Of course, Pamela, another of Truman’s swans, stole Slim’s man, a scandal that Capote loved.

Gloria Guinness was highly intelligent, possibly enough to be a spy in Nazi Germany. Lucy “C.Z.” Guest was an upper-crust “elitist” with a “magical aura.” Marella Agnelli “was born an Italian princess”; Lee Radziwill, of course, was Jacqueline Kennedy’s sister.

Through the late 1960s, Capote claimed to be writing his masterpiece, his tour de force based on his swans, but several deadlines passed for it. He was sure Answered Prayers “would turn him once again into the most talked-about author in America.”

Instead, when an excerpt from it was published, his swans got very ruffled feathers.

Every time you stand in line for groceries, the tabloids scream at you with so much drama that you either love it or hate it. Or, in the case of “Capote’s Women,” you cultivate it.

And that’s infinitely fun, as told by author Laurence Leamer.
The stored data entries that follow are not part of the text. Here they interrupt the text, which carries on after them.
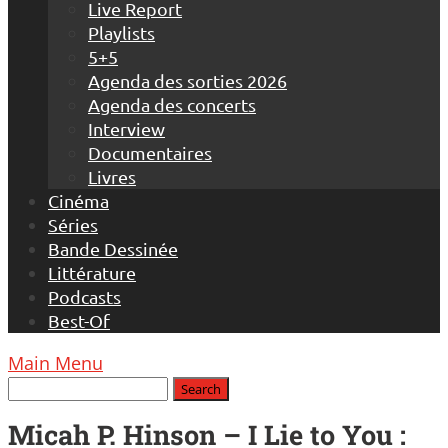
Live Report
Playlists
5+5
Agenda des sorties 2026
Agenda des concerts
Interview
Documentaires
Livres
Cinéma
Séries
Bande Dessinée
Littérature
Podcasts
Best-Of
Main Menu
Micah P. Hinson – I Lie to You :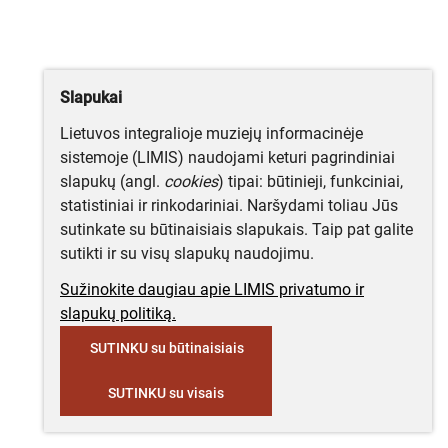
Slapukai
Lietuvos integralioje muziejų informacinėje
sistemoje (LIMIS) naudojami keturi pagrindiniai
slapukų (angl.
cookies
) tipai: būtinieji, funkciniai,
statistiniai ir rinkodariniai. Naršydami toliau Jūs
sutinkate su būtinaisiais slapukais. Taip pat galite
sutikti ir su visų slapukų naudojimu.
Sužinokite daugiau apie LIMIS privatumo ir
slapukų politiką.
SUTINKU su būtinaisiais
SUTINKU su visais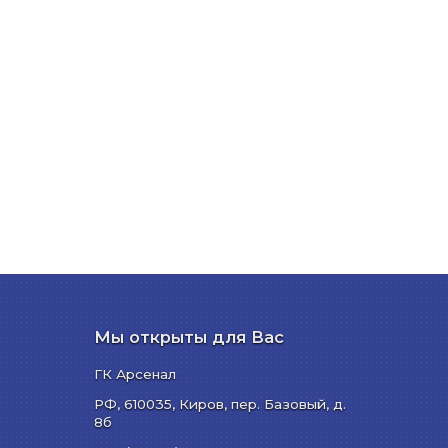
Мы открыты для Вас
ГК Арсенал
РФ,
610035
,
Киров
,
пер. Базовый, д.
8б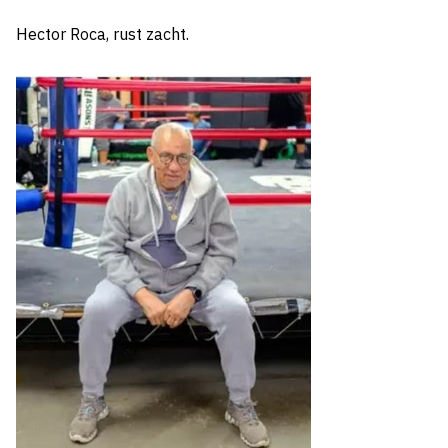
Hector Roca, rust zacht.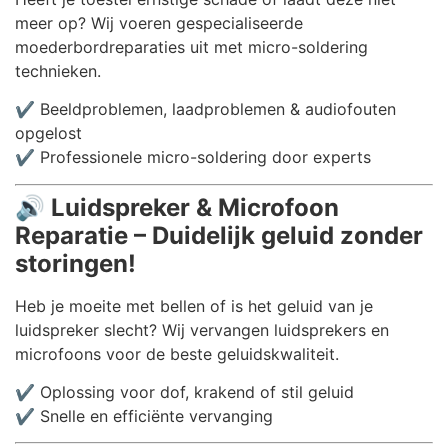
meer op? Wij voeren gespecialiseerde
moederbordreparaties uit met micro-soldering
technieken.
✔️ Beeldproblemen, laadproblemen & audiofouten
opgelost
✔️ Professionele micro-soldering door experts
🔊
Luidspreker & Microfoon
Reparatie – Duidelijk geluid zonder
storingen!
Heb je moeite met bellen of is het geluid van je
luidspreker slecht? Wij vervangen luidsprekers en
microfoons voor de beste geluidskwaliteit.
✔️ Oplossing voor dof, krakend of stil geluid
✔️ Snelle en efficiënte vervanging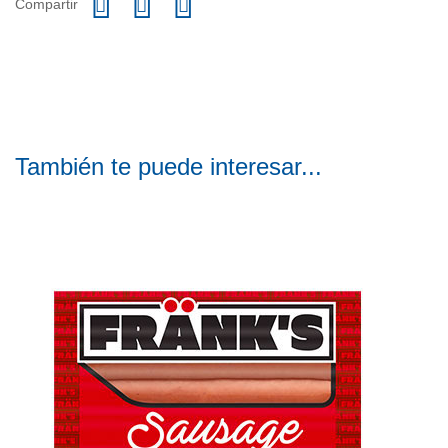
Compartir
También te puede interesar...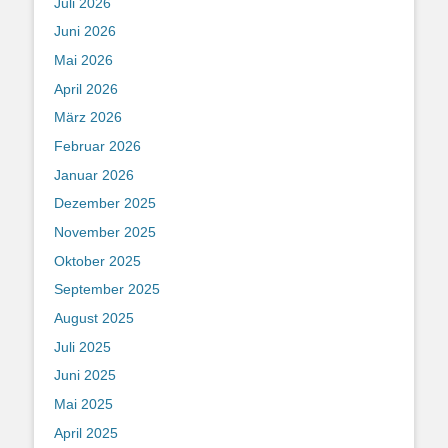
Juli 2026
Juni 2026
Mai 2026
April 2026
März 2026
Februar 2026
Januar 2026
Dezember 2025
November 2025
Oktober 2025
September 2025
August 2025
Juli 2025
Juni 2025
Mai 2025
April 2025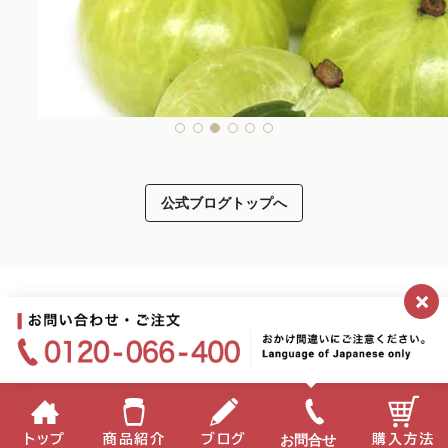
公式ブログトップへ
×
2026.05.08
アムラが紫外線による肌老化を抑制！
ハカセ
お問合せ
トップ
商品紹介
ブログ
購入方法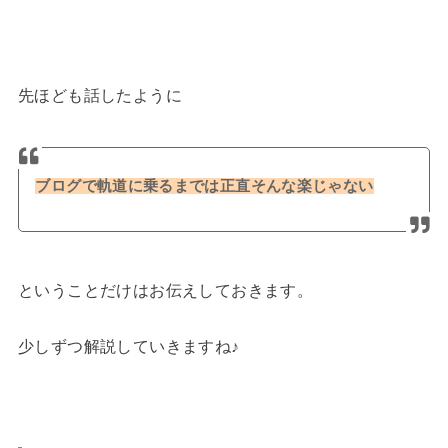
先ほども話したように
ブログで軌道に乗るまでは正直そんな楽じゃない
ということだけはお伝えしておきます。
少しずつ解説していきますね♪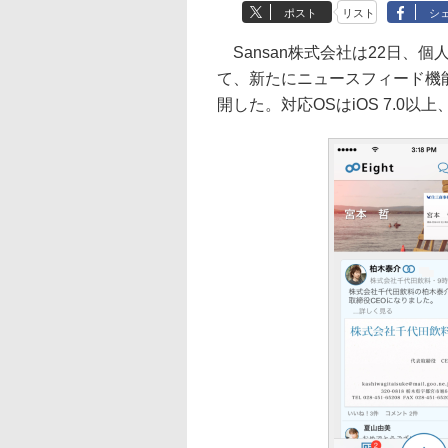
ポスト
リスト
シ
Sansan株式会社は22日、個
て、新たにニュースフィード機
開した。対応OSはiOS 7.0以上、An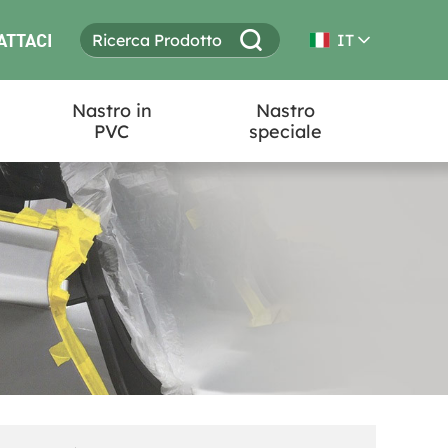
ATTACI
IT
Nastro in
Nastro
PVC
speciale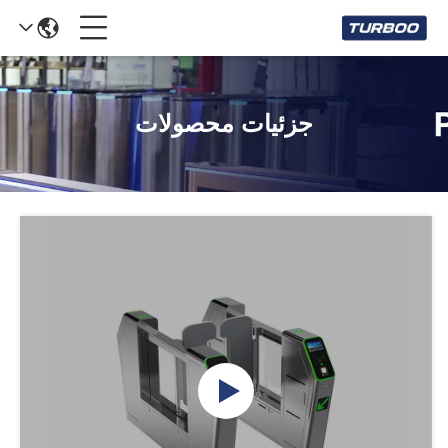
جزئیات محصولات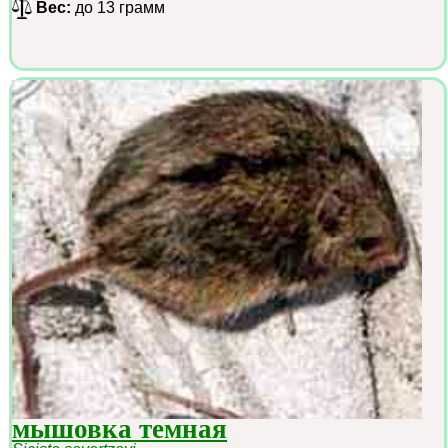
Вес:
до 13 грамм
мышовка темная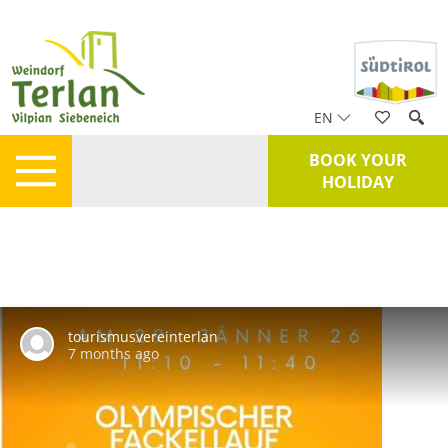
EN
BOOK YOUR
HOLIDAY
tourismusvereinterlan
7 months ago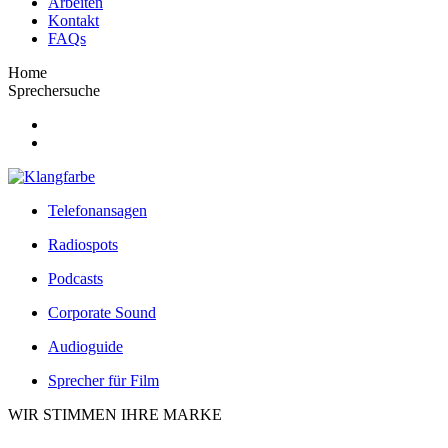
Arbeiten
Kontakt
FAQs
Home
Sprechersuche
Telefonansagen
Radiospots
Podcasts
Corporate Sound
Audioguide
Sprecher für Film
WIR STIMMEN IHRE MARKE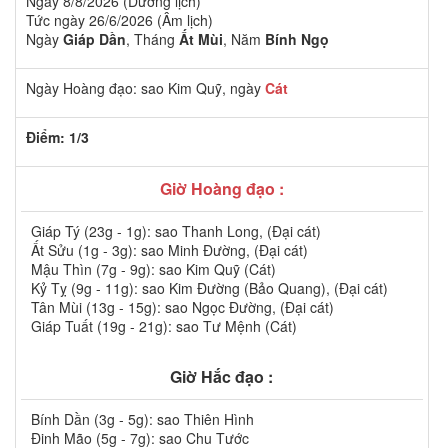
Ngày 8/8/2026 (Dương lịch)
Tức ngày 26/6/2026 (Âm lịch)
Ngày
Giáp Dần
, Tháng
Ất Mùi
, Năm
Bính Ngọ
Ngày Hoàng đạo: sao Kim Quỹ, ngày
Cát
Điểm: 1/3
Giờ Hoàng đạo :
Giáp Tý (23g - 1g): sao Thanh Long, (Đại cát)
Ất Sửu (1g - 3g): sao Minh Đường, (Đại cát)
Mậu Thìn (7g - 9g): sao Kim Quỹ (Cát)
Kỷ Tỵ (9g - 11g): sao Kim Đường (Bảo Quang), (Đại cát)
Tân Mùi (13g - 15g): sao Ngọc Đường, (Đại cát)
Giáp Tuất (19g - 21g): sao Tư Mệnh (Cát)
Giờ Hắc đạo :
Bính Dần (3g - 5g): sao Thiên Hình
Đinh Mão (5g - 7g): sao Chu Tước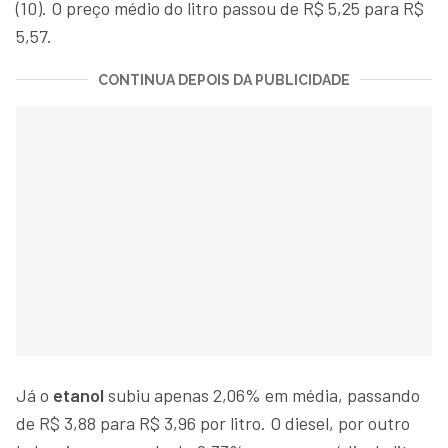
(10). O preço médio do litro passou de R$ 5,25 para R$
5,57.
CONTINUA DEPOIS DA PUBLICIDADE
Já o
etanol
subiu apenas 2,06% em média, passando
de R$ 3,88 para R$ 3,96 por litro. O diesel, por outro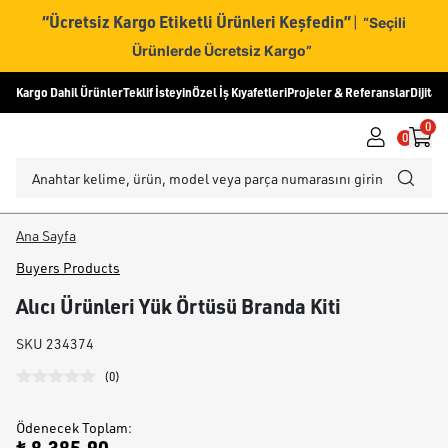
“Ücretsiz Kargo Etiketli Ürünleri Keşfedin”
|
“Seçili
Ürünlerde Ücretsiz Kargo”
Kargo Dahil Ürünler
Teklif İsteyin
Özel İş Kıyafetleri
Projeler & Referanslar
Dijital
0
0
Ana Sayfa
Buyers Products
Alıcı Ürünleri Yük Örtüsü Branda Kiti
SKU
234374
(
0
)
Ödenecek Toplam
: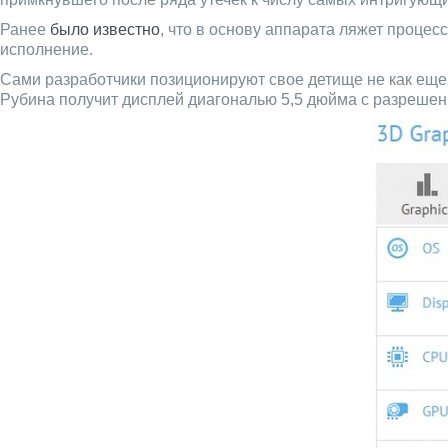
Ранее
было известно
, что в основу аппарата ляжет процес
исполнение.
Сами разработчики позиционируют свое детище не как еще
Рубина получит дисплей диагональю 5,5 дюйма с разрешен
Happily, though, Leamer doesn’t embellish or disrespect these women or Capote; he tells their tales in order, gently allowing readers’ heads to spin with the wild, globe-hopping goings-on but not to the point that it’s overdone. While most of this book is about these seven beautiful, wealthy, and serially married women – the Kardashians of their time, if you will – Capote is Leamer’s glue, and Truman gets his due, as well.

Readers who devour this book will be sure that the writer would’ve been very happy about that.

“Capote’s Women” should be like catnip to celeb-watchers of a Certain Age but even if you’re not, find it. If you’re a Hollywood fan, you’ll want to get a lock on it.